Our genome “software” is still at version 1.x, never having had the benefit of a rewrite. Evolved from the last universal common ancestor, it contains programming remnants from countless predecessors (15 September, p 30).

If we ever succeed in decoding the genome software as some hope, for example, via the ENCODE project (8 September, p 40), it will turn out to be the most appalling example of spaghetti programming – software with a twisted and tangled flow almost impossible to unravel and even harder to debug. I confidently predict the weeping of strong men.

It's a start

It is about time that the US outlawed the ineffective and unethical psychological practices of “conversion” or “reparative” therapies (6 October, p 7). They have never worked and are disrespectful to people who are lesbian, gay, bisexual or who are questioning their sexuality.

California has done the right thing in banning those therapies. Now, we need to pass similar legislation in the other 49 states and the federal government. I hope other countries take up the issue.

Truth pays

You discussed whether browser extensions that rate the accuracy of online news are likely to change our opinions (15 September, p 44). But a knock-on effect may be that downrated sites could lose status, hence traffic and advertiser support, giving them a monetary incentive to spread less rubbish in the first place.

Time warp

You reported a quantum entanglement experiment that seems to show that a “dead” photon can influence a “newborn” one (6 October, p 11).
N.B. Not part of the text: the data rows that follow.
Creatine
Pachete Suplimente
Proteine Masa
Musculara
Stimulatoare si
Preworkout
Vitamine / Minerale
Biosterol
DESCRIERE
The gap between the existence of the entangled particles has been shown to be a small fraction of a second, but could further experiments expand this to years, decades, centuries and beyond?

What could this tell us about the fundamental nature of time? In fact, do all times and events actually exist concurrently as physicist Brian Greene and others have postulated, and is this entanglement over time a manifestation of such a phenomenon?

Meaning less

Samuel Arbesman makes some interesting points about the apparent pattern of decay of accepted knowledge (22 September, p 36), but perhaps this is only part of the story.

Not only does factual information evolve, but so does the language in which these facts are expressed, which might help to explain some instances of decay.

Alzheimer's study

I enjoyed your article on the relationship between Alzheimer’s disease and diabetes (1 September, p 32). However, I would like to clarify where we performed the rabbit studies which showed for the first time a direct link between these two conditions. The studies, reported in , were done at the University of Medicine and Dentistry of New Jersey, not at Northwestern University, as your article implies.

Conscious decisions

I imagine most people will agree with Marc Bekoff that it is high time we recognised that animals are conscious (22 September, p 24), but I wonder if he is not naive in supposing that such recognition will help to stop the abuse of animals.

Around the world now and throughout history, our species has been perfectly willing to kill, torture, cage and otherwise maltreat fellow humans they believe to be conscious, so why would they stop abusing other animals now?